The FDA Has Authorized The First Covid-19 Pill For Adults & Children 12 & Up
“This breakthrough therapy, which has been shown to significantly reduce hospitalizations and deaths and can be taken at home, will change the way we treat Covid-19.”
The federal Food and Drug Administration (FDA) authorized the first Covid-19 antiviral pill for prescribed use in adults and children ages 12 and up on Wednesday. The regulatory body has granted an emergency use authorization for Pfizer’s Paxlovid, an orally injected pill used to prevent the progression of serious illness in those with mild to moderate cases of Covid-19.
“Today’s authorization of Paxlovid represents another tremendous example of how science will help us ultimately defeat this pandemic, which, even two years in, continues to disrupt and devastate lives across the world,” Pfizer Chairman and CEO Albert Bourla said in a statement celebrating the FDA’s authorization. “Pfizer stands ready to begin delivery in the U.S. immediately to help get Paxlovid into the hands of appropriate patients as quickly as possible.”
According to the pharmaceutical company, Paxlovid has been authorized for the treatment of mild to moderate Covid-19 in adults and children 12 years of age or older who weigh at least 88 pounds. The antiviral will only be available via prescription and is not authorized for use as a pre-or-post-exposure prevention strategy. Instead, the drug is intended only for those with a positive Covid-19 test who are at risk of seeing their illness progress to more a serious stage that could require hospitalization or even lead to death.
“This breakthrough therapy, which has been shown to significantly reduce hospitalizations and deaths and can be taken at home, will change the way we treat Covid-19, and hopefully help reduce some of the significant pressures facing our healthcare and hospital systems,” Bourla said.
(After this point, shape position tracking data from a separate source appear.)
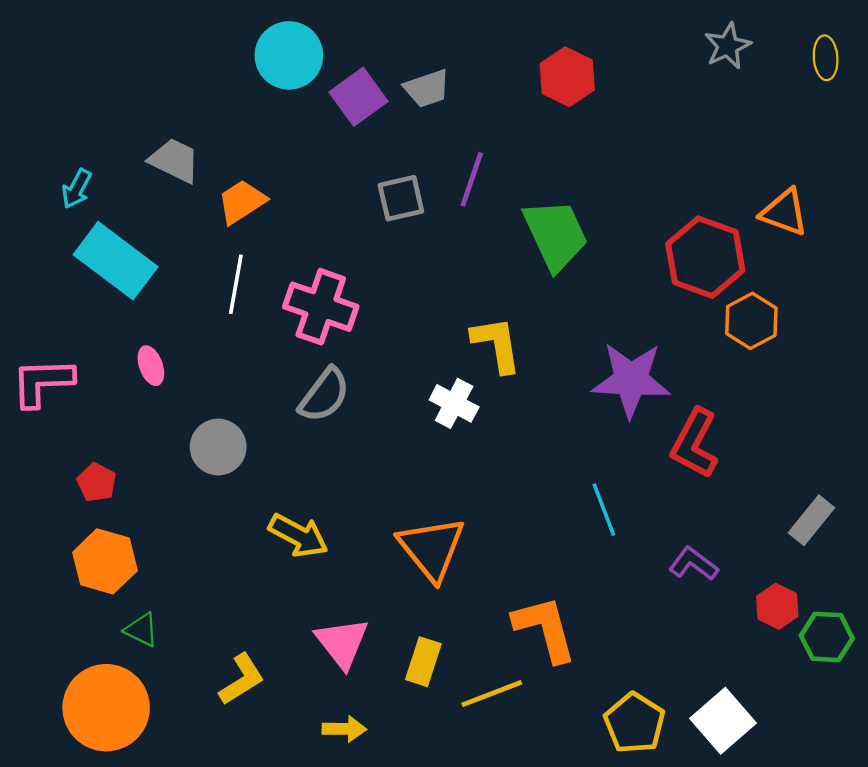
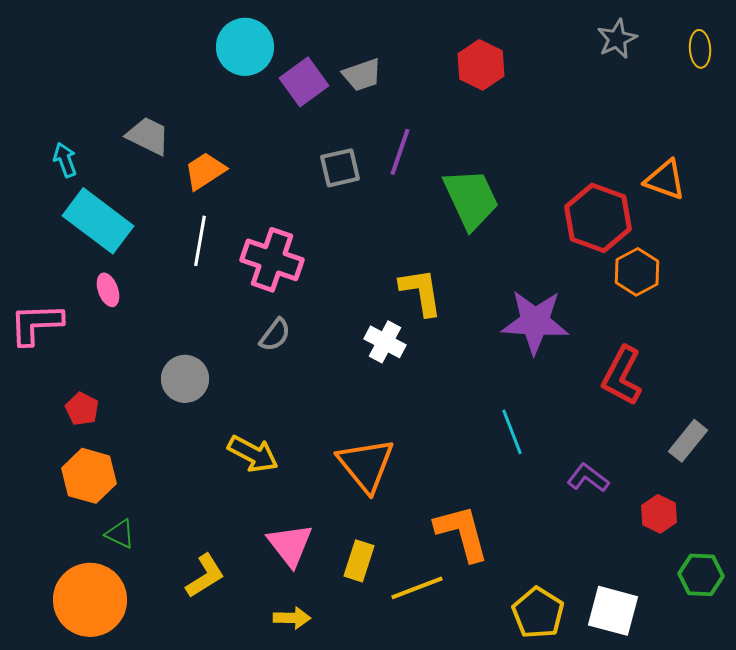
cyan arrow: (77, 189) -> (65, 160), turned 132
pink ellipse: (151, 366) -> (108, 290), moved
gray semicircle: (324, 395) -> (275, 335), size x0.7
red L-shape: (695, 443) -> (622, 376), moved
green hexagon: (827, 637) -> (701, 575), moved
white square: (723, 721) -> (613, 611), turned -34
Early studies showed Paxlovid, which works to block activity from the main protease enzyme coronavirus uses to replicate, reduced the risk of hospitalization or death by 89%. What’s more, early studies reported no deaths through 28 days of monitoring in patients who were given Paxlovid compared to 19 deaths in patients that were not treated with the antiviral.
But the FDA has stressed that Paxlovid is not meant to serve as a substitution for Covid-19 vaccines, which can help prevent infection. “Paxlovid is not a substitute for vaccination in individuals for whom COVID-19 vaccination and a booster dose are recommended,” the agency noted when announcing its authorization of the antiviral. “The FDA urges the public to get vaccinated and receive a booster if eligible.”
Still, the FDA has hailed Paxlovid as “a major step forward in the fight against this global pandemic. “This authorization provides a new tool to combat Covid-19 at a crucial time in the pandemic as new variants emerge,” Dr. Patrizia Cavazzoni, director of the FDA’s Center for Drug Evaluation and Research, said in a statement issued by the agency Wednesday. “And [it] promises to make antiviral treatment more accessible to patients who are at high risk for progression to severe Covid-19.”